There is one catch if you care about performance. By default, it is loading the captcha’s assets on all of the pages. It is ~10 different files and weights ~300 kb, which is a lot to load everywhere.
Fortunately, we can do this with ease!
Dequeue the Unnecessary Scripts
Always a good idea to remove the Contact Form 7 default JavaScript file load too. To do so use the following line in your functions.php:
// Remove wpcf7 script add_filter( 'wpcf7_load_js', '__return_false' );
We also need to remove the reCaptcha loading. Use the wp_enqueue_scripts hook to dequeue google-recaptcha script.
function pine_scripts() { wp_dequeue_script( 'google-recaptcha' ); }
Load Scripts When Needed
For the last step, we need to load the scripts when we need them. It depends on your situation but using the wp_enqueue_scripts with custom conditions will cover the most.

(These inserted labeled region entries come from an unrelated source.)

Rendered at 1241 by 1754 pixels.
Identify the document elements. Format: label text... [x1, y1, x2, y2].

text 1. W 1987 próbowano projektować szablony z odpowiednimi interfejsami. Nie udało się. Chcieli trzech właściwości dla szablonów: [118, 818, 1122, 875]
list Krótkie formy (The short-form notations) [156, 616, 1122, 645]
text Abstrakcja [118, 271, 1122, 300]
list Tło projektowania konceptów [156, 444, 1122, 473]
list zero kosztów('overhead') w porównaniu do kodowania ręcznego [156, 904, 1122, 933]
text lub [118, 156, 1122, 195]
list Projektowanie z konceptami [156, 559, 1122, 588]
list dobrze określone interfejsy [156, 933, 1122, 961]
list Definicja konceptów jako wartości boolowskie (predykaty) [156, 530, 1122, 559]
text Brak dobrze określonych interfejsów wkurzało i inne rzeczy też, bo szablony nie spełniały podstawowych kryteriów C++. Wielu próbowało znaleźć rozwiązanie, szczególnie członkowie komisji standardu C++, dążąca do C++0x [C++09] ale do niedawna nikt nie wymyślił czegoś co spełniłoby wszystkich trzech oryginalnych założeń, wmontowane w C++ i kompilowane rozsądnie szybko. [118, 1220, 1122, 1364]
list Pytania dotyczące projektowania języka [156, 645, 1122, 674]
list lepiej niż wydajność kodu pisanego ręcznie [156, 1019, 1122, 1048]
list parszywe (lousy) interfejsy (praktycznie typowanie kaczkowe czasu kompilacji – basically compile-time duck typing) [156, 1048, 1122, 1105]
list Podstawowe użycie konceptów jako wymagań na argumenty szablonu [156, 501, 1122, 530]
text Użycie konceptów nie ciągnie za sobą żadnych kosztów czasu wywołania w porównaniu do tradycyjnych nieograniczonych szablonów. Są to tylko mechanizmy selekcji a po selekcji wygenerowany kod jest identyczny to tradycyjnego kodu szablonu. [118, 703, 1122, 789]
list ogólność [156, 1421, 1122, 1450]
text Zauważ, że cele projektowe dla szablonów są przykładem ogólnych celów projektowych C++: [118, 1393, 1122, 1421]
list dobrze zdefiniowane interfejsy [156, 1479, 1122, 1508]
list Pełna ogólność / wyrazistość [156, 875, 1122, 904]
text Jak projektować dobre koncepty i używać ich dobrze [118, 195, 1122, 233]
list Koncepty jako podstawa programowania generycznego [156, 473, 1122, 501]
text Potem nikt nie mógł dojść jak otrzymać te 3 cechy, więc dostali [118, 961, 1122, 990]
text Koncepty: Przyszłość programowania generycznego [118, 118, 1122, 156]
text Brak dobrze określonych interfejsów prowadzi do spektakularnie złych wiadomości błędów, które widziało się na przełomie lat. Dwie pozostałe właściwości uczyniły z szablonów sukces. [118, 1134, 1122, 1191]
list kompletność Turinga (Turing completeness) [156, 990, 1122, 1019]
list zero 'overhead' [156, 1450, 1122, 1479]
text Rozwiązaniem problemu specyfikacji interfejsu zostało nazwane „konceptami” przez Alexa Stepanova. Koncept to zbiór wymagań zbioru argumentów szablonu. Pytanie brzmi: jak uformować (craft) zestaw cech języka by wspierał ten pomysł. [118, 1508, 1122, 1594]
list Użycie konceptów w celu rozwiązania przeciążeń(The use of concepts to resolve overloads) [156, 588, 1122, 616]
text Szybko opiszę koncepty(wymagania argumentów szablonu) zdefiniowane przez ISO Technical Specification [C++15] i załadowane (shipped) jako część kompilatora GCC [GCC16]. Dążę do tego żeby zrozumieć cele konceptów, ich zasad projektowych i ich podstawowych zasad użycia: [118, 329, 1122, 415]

Add the following snippet to the mentioned hook after the reCaptcha dequeue:
function pine_scripts() { if ( is_page_template( 'template-contact.php' ) ) { if ( function_exists( 'wpcf7_enqueue_scripts' ) ) { wpcf7_enqueue_scripts(); wp_enqueue_script( 'google-recaptcha' ); } } } add_action( 'wp_enqueue_scripts', 'pine_scripts' );
In this example, I loaded the script when the template-contact.php was in use. It was the template for my contact form. If you use wpcf7_enqueue_scripts(), it is always nice to check if it exists unless you want to break your site.